The likelihood of being falsely identified as having a criminal history is much greater based on the only variable of being black. And this type of thing has happened several times already in production systems!
Conversely, the same system, trained on the same data in the same training set, can get higher performance than random by simply guessing that any non-hispanic white person does NOT have a criminal history.
Thus, it's pretty important to correct your training set to reflect the correct Bayesian prior, and the underlying structures that sometimes go by the label "structural racism" or "institutional racism" are essentially exactly that reality in this case.
To be honest, I don't think our understanding of these systems is mature enough for us to be just throwing them out into our societal systems right now. There needs to be a lot more testing because the possibility of unethical results is pretty damn high.
That said, I still think that the concept of structural racism is a bad way to look at this problem, as it's simply one form of a common error when looking at sample sets.
It's now leaking into other fields. I remember when I first heard stem be changed to steam to include "arts" a laughed at how inclusive and utterly useless it is.
Also, I think it would marvel you knowing how much things you would call "scientific study" are also heavily politicized.

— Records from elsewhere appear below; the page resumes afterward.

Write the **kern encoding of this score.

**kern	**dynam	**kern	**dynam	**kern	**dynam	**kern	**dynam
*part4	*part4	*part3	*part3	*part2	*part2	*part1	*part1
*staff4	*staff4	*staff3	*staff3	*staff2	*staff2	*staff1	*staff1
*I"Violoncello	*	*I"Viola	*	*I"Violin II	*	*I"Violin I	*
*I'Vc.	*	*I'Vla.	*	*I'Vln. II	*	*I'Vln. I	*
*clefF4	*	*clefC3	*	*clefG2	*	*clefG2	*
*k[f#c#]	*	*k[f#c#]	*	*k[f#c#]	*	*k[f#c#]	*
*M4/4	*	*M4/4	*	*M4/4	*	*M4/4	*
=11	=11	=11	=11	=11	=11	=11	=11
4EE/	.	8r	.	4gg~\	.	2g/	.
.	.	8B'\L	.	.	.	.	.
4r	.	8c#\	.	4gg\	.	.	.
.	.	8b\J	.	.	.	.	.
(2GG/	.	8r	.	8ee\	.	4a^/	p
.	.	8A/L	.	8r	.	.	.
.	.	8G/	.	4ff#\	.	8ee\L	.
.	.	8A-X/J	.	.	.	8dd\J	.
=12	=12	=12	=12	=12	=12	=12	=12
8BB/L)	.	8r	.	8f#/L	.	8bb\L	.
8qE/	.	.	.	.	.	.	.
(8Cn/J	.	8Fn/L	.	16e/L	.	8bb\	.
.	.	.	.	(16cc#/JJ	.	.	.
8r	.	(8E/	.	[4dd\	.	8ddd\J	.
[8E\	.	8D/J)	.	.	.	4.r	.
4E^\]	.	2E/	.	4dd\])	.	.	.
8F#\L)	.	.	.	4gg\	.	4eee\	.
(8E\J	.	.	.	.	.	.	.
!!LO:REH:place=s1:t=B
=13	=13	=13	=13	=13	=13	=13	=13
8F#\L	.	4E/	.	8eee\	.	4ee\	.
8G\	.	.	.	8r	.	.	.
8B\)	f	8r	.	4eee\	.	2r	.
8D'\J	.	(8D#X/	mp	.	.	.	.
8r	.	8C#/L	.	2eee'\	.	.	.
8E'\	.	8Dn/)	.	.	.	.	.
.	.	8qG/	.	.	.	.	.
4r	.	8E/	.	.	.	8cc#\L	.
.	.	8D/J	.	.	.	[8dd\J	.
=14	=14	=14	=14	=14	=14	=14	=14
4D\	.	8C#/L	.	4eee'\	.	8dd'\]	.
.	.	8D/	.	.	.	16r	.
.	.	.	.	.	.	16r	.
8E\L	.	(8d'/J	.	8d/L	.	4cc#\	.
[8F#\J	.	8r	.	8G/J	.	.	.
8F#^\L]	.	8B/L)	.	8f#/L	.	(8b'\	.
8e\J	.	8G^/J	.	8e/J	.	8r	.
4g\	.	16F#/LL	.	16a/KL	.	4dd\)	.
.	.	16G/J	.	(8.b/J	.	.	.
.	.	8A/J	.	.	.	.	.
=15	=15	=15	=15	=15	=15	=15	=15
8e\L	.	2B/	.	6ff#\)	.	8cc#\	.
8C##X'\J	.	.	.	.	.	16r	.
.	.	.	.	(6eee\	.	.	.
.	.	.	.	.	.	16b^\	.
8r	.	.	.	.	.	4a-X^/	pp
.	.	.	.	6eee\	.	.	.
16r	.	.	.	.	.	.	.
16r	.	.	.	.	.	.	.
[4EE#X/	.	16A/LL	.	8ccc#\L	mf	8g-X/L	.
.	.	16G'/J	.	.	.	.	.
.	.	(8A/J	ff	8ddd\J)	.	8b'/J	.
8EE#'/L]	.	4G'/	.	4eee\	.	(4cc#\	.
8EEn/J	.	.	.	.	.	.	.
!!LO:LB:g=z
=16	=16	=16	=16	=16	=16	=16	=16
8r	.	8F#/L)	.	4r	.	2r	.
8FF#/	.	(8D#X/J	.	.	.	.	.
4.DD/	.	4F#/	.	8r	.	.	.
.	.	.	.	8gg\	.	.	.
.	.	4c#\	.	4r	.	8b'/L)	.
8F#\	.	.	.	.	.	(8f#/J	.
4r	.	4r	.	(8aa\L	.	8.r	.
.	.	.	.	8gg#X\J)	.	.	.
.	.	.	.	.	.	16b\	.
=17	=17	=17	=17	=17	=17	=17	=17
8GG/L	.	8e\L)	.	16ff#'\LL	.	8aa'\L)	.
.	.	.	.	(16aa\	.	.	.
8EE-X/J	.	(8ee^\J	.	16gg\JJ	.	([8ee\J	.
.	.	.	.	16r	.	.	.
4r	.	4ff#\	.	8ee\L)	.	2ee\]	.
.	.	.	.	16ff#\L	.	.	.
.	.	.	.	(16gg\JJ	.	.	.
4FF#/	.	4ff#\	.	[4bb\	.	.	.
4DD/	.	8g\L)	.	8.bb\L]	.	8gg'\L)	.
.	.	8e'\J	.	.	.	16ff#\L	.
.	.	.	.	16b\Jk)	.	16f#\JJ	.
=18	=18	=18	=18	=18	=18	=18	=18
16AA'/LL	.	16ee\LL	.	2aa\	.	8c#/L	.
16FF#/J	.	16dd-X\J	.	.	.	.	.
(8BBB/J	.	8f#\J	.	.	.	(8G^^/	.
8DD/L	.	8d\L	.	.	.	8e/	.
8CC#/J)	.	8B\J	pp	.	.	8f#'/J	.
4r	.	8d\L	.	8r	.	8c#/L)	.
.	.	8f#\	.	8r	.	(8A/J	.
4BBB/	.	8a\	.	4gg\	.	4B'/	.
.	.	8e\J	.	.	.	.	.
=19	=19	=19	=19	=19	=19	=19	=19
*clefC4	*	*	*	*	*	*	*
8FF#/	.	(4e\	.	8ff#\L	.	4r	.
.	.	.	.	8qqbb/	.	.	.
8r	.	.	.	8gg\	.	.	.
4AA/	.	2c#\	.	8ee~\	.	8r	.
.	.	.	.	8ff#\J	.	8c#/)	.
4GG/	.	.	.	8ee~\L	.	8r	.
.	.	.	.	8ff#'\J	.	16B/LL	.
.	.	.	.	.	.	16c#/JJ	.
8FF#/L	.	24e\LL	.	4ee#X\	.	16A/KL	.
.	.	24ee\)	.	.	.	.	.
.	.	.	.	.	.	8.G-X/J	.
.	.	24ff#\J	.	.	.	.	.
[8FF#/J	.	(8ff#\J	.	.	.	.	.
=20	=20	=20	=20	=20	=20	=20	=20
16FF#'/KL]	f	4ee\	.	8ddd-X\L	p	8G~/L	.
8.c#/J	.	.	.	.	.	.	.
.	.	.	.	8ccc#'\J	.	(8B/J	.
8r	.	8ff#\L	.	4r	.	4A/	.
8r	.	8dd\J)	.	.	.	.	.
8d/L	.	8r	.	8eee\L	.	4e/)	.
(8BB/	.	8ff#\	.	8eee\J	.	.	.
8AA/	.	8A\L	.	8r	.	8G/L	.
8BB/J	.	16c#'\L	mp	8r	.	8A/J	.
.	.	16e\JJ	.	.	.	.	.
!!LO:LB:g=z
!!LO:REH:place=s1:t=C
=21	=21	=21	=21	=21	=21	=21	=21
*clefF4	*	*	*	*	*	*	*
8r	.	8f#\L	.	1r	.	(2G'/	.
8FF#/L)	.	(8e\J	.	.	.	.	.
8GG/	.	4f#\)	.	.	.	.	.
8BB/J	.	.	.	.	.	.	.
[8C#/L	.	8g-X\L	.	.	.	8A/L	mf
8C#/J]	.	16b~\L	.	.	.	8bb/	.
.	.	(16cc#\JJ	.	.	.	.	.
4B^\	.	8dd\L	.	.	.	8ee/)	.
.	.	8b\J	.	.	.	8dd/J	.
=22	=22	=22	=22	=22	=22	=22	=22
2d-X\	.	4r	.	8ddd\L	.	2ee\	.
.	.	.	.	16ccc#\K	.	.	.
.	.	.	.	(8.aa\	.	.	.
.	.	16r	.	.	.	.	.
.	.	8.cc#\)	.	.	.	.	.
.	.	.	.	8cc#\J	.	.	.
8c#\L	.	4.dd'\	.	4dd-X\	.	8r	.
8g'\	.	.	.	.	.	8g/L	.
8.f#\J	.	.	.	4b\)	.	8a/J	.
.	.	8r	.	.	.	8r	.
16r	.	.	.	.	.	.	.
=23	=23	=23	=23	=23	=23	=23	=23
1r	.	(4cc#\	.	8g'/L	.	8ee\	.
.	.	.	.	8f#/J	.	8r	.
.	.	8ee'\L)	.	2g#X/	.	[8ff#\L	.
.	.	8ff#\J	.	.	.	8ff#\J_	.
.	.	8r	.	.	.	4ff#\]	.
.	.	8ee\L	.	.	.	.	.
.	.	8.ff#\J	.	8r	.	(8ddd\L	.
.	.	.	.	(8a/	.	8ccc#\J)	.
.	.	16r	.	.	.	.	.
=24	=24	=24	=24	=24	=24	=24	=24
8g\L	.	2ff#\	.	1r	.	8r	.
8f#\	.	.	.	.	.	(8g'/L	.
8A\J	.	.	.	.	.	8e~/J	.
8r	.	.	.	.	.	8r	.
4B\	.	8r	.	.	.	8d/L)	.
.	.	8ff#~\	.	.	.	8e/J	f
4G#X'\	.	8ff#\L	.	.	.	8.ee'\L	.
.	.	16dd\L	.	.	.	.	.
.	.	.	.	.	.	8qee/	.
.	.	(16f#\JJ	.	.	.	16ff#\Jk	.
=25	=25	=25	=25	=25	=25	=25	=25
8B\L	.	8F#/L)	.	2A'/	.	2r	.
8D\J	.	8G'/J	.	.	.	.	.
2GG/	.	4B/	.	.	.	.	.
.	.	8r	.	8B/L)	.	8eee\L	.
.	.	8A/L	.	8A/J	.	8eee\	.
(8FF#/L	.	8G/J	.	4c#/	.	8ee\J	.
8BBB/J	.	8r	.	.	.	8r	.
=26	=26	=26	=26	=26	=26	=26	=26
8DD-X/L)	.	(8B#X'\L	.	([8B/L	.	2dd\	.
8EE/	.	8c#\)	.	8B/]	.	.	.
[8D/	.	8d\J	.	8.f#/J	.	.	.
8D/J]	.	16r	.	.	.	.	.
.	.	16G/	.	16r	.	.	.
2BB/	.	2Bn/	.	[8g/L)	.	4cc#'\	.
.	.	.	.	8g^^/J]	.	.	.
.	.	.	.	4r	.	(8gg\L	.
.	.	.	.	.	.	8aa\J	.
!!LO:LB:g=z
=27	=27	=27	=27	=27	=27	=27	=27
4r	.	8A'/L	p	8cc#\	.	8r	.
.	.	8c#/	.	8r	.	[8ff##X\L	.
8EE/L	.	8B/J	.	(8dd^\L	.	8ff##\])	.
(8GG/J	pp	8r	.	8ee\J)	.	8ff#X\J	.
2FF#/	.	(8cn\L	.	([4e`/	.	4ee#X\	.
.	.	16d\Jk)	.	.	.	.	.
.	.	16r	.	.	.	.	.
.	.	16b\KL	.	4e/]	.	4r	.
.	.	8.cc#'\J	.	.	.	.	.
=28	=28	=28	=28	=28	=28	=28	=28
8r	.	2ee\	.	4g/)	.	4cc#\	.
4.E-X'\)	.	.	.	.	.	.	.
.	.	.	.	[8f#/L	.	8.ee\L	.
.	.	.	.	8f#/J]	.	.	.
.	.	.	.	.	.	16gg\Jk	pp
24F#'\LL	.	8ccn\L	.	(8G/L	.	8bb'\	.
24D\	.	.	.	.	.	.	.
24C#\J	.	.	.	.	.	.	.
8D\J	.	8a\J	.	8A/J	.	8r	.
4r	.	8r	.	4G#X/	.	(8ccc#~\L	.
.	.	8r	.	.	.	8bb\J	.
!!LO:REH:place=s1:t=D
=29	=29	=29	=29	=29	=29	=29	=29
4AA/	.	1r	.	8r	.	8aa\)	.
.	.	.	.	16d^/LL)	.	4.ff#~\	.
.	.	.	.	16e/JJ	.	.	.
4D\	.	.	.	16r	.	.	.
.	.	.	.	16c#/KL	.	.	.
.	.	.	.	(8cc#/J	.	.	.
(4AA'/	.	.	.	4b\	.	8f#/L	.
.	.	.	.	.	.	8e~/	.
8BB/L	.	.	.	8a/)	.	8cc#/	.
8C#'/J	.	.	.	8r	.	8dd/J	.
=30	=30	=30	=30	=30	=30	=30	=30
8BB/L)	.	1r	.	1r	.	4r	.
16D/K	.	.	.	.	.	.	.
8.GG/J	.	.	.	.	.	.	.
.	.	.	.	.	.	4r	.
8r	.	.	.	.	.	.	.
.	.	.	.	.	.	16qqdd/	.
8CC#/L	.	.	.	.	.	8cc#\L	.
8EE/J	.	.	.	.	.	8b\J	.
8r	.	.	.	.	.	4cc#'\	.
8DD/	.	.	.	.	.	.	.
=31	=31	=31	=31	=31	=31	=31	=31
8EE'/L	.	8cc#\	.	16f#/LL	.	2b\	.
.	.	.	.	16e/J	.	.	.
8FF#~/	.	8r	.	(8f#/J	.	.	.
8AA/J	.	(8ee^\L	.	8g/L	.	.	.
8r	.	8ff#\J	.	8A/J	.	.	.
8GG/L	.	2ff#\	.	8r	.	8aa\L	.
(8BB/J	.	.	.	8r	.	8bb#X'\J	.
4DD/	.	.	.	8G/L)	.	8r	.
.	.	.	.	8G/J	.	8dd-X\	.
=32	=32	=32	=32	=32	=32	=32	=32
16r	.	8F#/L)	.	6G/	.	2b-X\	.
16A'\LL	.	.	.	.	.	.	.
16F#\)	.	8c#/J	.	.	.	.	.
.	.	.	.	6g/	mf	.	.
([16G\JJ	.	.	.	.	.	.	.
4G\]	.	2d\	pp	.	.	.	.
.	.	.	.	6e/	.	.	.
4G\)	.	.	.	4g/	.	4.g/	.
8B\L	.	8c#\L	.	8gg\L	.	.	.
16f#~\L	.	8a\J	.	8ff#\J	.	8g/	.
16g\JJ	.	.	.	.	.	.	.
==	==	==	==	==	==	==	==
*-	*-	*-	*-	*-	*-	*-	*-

If this bothers you to a big extent I would recommend you try to find comfort in thinking about postmodern sociology as a religion different than yours. They won't be bothered by it and it will probably fit your mindset in a more soothing way than thinking about them as scientists. It's not that they are trying to publish their findings in ACM TOPLAS or something, they have their own community and books and kinda like it.
Take the “Sokal 2.0” affair, where some profs sent obviously bogus research to various journals. Notably, while they were able to get “rape culture among dogs at the dog park” (or maybe it was racism, easy to look up) published in a gender studies journal, they couldn’t get published in sociology journals. Sociology has standards. The absurdities committed by gender studies as an institution don’t falsify racism/other forms of oppression. They might be wrong, but you’re certainly not right.